__TASK DIRECTIONS__. Please copy the lines below character for character, from the line with "# The Shock Doctrine" up to and including the line with "## Chapter 10: South Africa’s Struggle".

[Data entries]
== Segment start ==

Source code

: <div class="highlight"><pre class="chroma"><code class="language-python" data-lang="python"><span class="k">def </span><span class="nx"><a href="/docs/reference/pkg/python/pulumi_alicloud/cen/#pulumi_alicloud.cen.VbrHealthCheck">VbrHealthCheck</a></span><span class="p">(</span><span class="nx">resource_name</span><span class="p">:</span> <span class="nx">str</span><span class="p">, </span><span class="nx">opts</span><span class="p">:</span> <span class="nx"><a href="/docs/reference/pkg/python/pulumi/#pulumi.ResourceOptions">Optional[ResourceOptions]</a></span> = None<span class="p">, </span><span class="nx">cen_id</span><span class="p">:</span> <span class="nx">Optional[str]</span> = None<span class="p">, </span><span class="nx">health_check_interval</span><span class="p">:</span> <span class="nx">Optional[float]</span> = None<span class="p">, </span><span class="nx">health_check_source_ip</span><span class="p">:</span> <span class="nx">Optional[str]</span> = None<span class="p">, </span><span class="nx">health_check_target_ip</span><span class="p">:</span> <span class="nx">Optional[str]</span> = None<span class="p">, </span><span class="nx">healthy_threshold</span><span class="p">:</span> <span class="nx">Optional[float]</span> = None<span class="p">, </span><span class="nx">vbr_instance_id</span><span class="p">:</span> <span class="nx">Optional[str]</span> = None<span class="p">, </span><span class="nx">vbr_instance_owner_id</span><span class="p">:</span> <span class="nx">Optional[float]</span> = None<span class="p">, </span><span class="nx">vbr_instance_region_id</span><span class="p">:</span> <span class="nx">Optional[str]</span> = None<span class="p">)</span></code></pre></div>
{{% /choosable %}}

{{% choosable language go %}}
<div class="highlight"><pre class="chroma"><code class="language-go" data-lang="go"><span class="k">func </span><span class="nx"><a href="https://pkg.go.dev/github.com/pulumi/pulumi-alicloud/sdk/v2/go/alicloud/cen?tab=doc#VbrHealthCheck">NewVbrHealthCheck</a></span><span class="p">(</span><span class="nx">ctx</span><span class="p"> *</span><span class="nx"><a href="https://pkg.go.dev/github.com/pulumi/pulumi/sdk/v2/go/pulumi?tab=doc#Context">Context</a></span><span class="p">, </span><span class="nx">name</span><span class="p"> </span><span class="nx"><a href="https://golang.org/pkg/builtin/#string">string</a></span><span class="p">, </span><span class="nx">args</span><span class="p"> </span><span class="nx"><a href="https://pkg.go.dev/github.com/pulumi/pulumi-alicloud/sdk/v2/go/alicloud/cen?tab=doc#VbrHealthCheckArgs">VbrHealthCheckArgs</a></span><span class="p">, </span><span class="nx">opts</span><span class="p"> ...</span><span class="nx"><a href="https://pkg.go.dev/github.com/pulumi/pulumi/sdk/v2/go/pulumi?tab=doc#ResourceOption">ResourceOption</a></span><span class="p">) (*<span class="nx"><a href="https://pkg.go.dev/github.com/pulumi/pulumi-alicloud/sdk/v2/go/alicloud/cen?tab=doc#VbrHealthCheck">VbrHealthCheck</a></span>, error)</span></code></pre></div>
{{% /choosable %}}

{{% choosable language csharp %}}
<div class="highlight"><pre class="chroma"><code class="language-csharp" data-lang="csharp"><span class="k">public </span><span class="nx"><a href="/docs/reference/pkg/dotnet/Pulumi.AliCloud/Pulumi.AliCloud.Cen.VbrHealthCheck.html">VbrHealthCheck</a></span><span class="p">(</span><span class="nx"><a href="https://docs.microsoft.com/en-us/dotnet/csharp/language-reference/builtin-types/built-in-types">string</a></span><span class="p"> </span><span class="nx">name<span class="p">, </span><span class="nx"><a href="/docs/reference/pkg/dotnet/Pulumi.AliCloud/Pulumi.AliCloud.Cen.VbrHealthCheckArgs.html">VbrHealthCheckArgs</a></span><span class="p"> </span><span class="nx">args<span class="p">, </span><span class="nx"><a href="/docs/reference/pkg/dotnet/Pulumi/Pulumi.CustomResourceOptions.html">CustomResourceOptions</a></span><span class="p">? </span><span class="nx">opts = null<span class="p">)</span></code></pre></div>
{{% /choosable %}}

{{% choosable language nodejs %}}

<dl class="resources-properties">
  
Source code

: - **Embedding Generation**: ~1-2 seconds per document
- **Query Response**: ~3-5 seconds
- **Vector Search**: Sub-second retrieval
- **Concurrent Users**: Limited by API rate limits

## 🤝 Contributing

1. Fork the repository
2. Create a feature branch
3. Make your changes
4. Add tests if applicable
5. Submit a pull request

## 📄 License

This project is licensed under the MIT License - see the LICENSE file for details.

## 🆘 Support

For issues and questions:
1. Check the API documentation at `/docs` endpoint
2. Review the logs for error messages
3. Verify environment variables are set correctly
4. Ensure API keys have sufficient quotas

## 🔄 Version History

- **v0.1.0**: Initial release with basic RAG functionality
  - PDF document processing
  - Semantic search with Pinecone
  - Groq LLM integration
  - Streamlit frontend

== Segment end ==
== Segment start ==

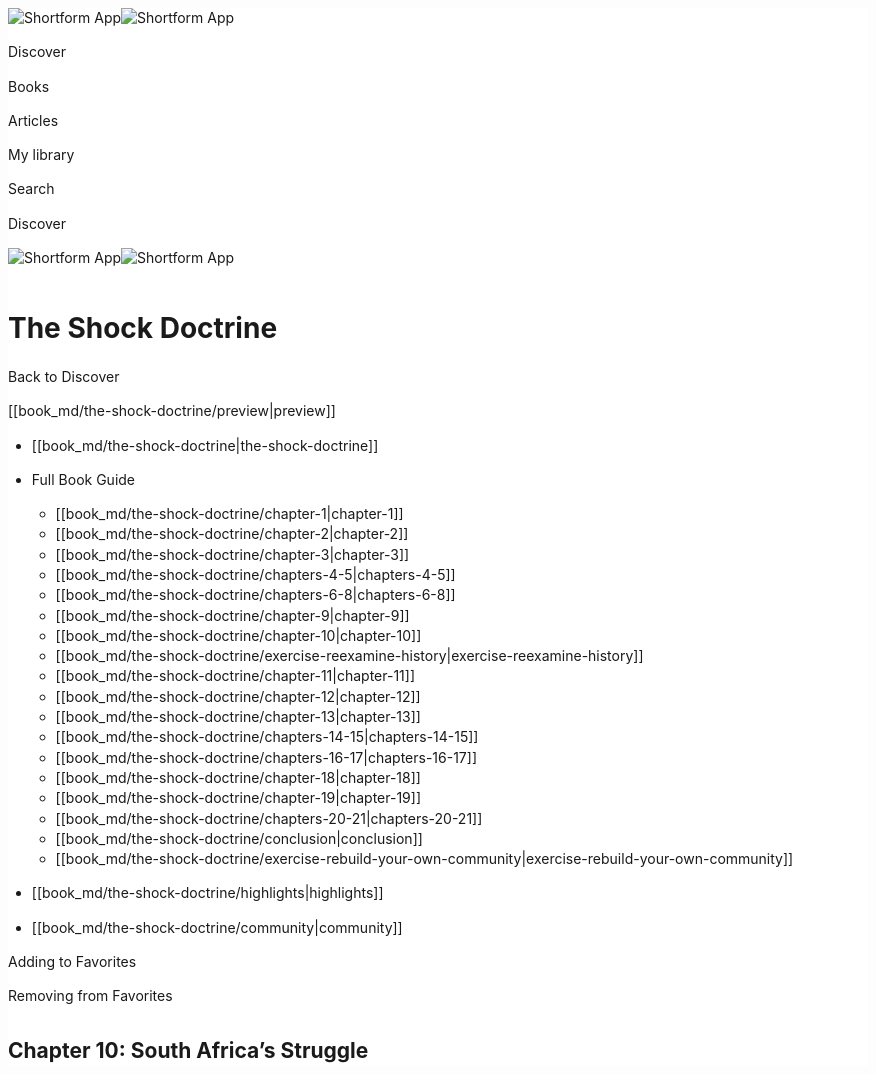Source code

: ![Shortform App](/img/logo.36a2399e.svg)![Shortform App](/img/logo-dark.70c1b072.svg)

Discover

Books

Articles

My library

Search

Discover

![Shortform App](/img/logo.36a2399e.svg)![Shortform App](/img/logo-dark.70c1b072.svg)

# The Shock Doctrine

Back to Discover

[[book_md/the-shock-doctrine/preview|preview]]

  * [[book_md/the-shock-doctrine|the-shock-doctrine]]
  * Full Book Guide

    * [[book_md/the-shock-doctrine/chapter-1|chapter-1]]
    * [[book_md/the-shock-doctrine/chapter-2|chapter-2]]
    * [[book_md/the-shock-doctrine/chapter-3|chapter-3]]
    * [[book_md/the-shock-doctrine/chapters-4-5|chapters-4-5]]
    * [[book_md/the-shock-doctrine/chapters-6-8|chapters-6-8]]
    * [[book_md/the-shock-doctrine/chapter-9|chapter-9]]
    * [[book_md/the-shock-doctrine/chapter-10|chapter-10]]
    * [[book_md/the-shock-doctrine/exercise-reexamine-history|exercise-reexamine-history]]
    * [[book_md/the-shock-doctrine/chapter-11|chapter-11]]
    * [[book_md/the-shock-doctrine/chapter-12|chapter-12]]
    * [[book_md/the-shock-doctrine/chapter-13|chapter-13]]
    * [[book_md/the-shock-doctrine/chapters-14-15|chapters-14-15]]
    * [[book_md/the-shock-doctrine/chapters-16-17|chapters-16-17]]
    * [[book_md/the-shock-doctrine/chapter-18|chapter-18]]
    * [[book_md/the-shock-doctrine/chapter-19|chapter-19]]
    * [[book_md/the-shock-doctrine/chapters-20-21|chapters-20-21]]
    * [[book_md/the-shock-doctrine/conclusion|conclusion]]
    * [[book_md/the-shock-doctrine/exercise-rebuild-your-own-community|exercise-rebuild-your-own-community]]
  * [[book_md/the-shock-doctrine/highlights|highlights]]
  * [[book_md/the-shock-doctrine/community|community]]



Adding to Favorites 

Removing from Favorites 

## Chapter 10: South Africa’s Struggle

== Segment end ==
== Segment start ==

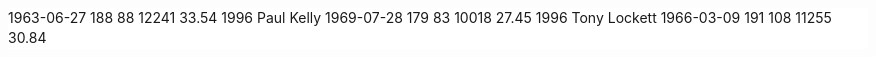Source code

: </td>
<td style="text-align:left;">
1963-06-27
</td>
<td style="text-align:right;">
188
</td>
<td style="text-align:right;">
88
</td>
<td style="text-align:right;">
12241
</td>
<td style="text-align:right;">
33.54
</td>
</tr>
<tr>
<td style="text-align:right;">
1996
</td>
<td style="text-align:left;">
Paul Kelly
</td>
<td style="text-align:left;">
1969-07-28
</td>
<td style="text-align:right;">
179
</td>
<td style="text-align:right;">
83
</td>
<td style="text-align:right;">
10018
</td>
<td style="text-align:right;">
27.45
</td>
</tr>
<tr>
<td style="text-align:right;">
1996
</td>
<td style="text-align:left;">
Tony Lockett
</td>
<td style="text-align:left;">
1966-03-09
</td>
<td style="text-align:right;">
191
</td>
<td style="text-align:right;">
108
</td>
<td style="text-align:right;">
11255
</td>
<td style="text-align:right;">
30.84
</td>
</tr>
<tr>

== Segment end ==

__THE COMPLETED TASK__.
# The Shock Doctrine

Back to Discover

[[book_md/the-shock-doctrine/preview|preview]]

  * [[book_md/the-shock-doctrine|the-shock-doctrine]]
  * Full Book Guide

    * [[book_md/the-shock-doctrine/chapter-1|chapter-1]]
    * [[book_md/the-shock-doctrine/chapter-2|chapter-2]]
    * [[book_md/the-shock-doctrine/chapter-3|chapter-3]]
    * [[book_md/the-shock-doctrine/chapters-4-5|chapters-4-5]]
    * [[book_md/the-shock-doctrine/chapters-6-8|chapters-6-8]]
    * [[book_md/the-shock-doctrine/chapter-9|chapter-9]]
    * [[book_md/the-shock-doctrine/chapter-10|chapter-10]]
    * [[book_md/the-shock-doctrine/exercise-reexamine-history|exercise-reexamine-history]]
    * [[book_md/the-shock-doctrine/chapter-11|chapter-11]]
    * [[book_md/the-shock-doctrine/chapter-12|chapter-12]]
    * [[book_md/the-shock-doctrine/chapter-13|chapter-13]]
    * [[book_md/the-shock-doctrine/chapters-14-15|chapters-14-15]]
    * [[book_md/the-shock-doctrine/chapters-16-17|chapters-16-17]]
    * [[book_md/the-shock-doctrine/chapter-18|chapter-18]]
    * [[book_md/the-shock-doctrine/chapter-19|chapter-19]]
    * [[book_md/the-shock-doctrine/chapters-20-21|chapters-20-21]]
    * [[book_md/the-shock-doctrine/conclusion|conclusion]]
    * [[book_md/the-shock-doctrine/exercise-rebuild-your-own-community|exercise-rebuild-your-own-community]]
  * [[book_md/the-shock-doctrine/highlights|highlights]]
  * [[book_md/the-shock-doctrine/community|community]]



Adding to Favorites 

Removing from Favorites 

## Chapter 10: South Africa’s Struggle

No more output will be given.